No idea how I missed this article on the nature of open source, its history, and its connection to science fiction for so long but I finally happened across it. ESR is, as always, modest to a fault and understates his importance (a little sarcasm there) and he doesn't consider Microsoft's adaptive abilities (though it was only compelled to adapt due to pressure from Linux), or Linux's inability to produce a desktop before desktops disappear, and neglects to mention that, while Firefox has belatedly become a success, the Netscape company collapsed, so open-sourcing the mozilla code didn't really do them a whole lot of good. But it's still an excellently written and mostly correct article, leaving aside the IP debate which he wisely just hints at rather than taking up directly in his article as it'd skew the piece. It is a bit long, perhaps, with the most interesting historical bits being saved for the section under the third header and the most specifically SF bits being saved for the section under the fifth but the whole thing builds well and they are in their appropriate places for maximum effect even if you have to wait for them. Anyway, I thought it was interesting and thought any fans of either SF or computers or both might, as well. If you do, don't miss the good links in the references for further reading.

(Disclaimer: I'm writing this in Seamonkey - the true successor of Netscape  - on Slackware Linux.)


----------



## J Riff (Jun 19, 2013)

Was gonna mention SeaMonkey. Is it working well lately? Might install it someday.
Kubuntu Linux saved an old PC here, it was the only OS it would accept, and allowed me in so I could get XP on der. Speaking of obsolete.


----------



## J-Sun (Jun 20, 2013)

J Riff said:


> Was gonna mention SeaMonkey. Is it working well lately? Might install it someday.



Yeah - it's become a lot more like firefox (the student has apparently become the master) under the hood (and even a little in certain aspects of the UI) as time has gone on but it's still mozilla/seamonkey and works well for me.



> Kubuntu Linux saved an old PC here, it was the only OS it would accept, and allowed me in so I could get XP on der. Speaking of obsolete.
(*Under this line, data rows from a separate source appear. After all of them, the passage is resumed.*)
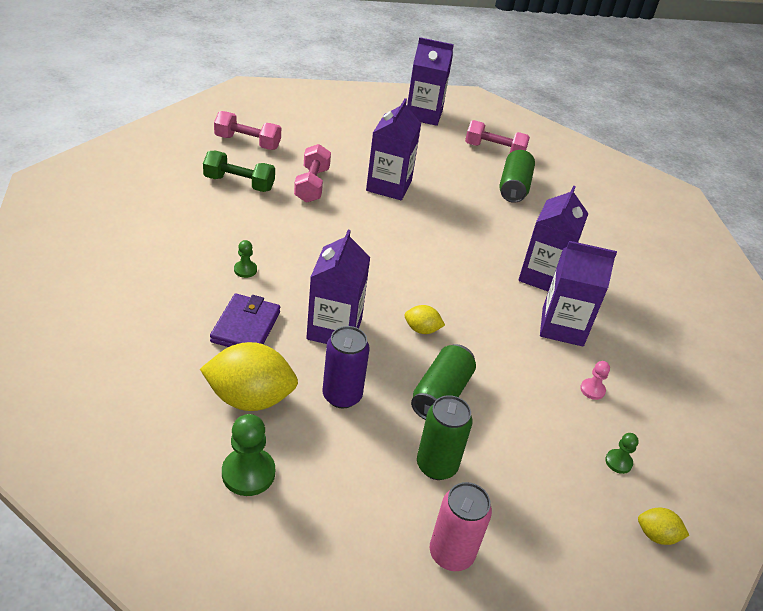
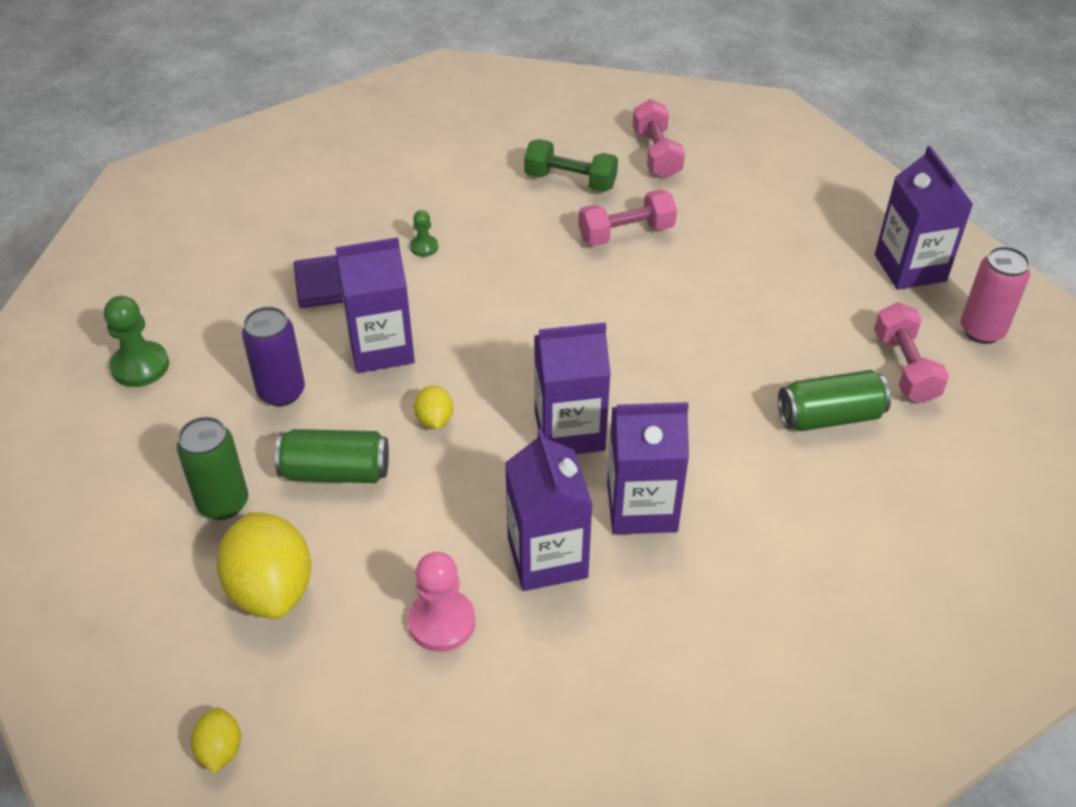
camera: 70 degrees right, 5 degrees up
yellow lemon [200,342,298,411] -> yellow lemon moved to [217,512,311,619]
green dumbbell [203,151,275,192] -> green dumbbell turned 60 degrees counterclockwise [524,139,618,192]
purple carton [366,98,421,200] -> purple carton moved to [534,322,611,454]
pink can [430,482,492,571] -> pink can moved to [960,246,1030,344]
pink pawn [580,361,610,400] -> pink pawn [408,552,475,652], size x1.83
green pawn [605,433,639,474] -> none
Yeah, Linux used to be fantastic for preserving old machines and certain distros or configurations are still good for that. Surprised Kubuntu would do it, though, as it's a pretty heavy setup - but sometimes it's not just resource intensiveness but simply getting along with the hardware. I've set up an XP box recently, myself - I got a free Lexmark win-printer with a computer years ago but never messed with it until I decided I wanted to play with the scanner part. It's kind of funny: it claims to require XP and then they discontinued it so it doesn't really work on anything else. I might have been able to get it working otherwise but the path of least resistance seemed to be just plugging it into an XP system. As far as Windows goes, W2K/XP is about as good as it gets, old or no.


----------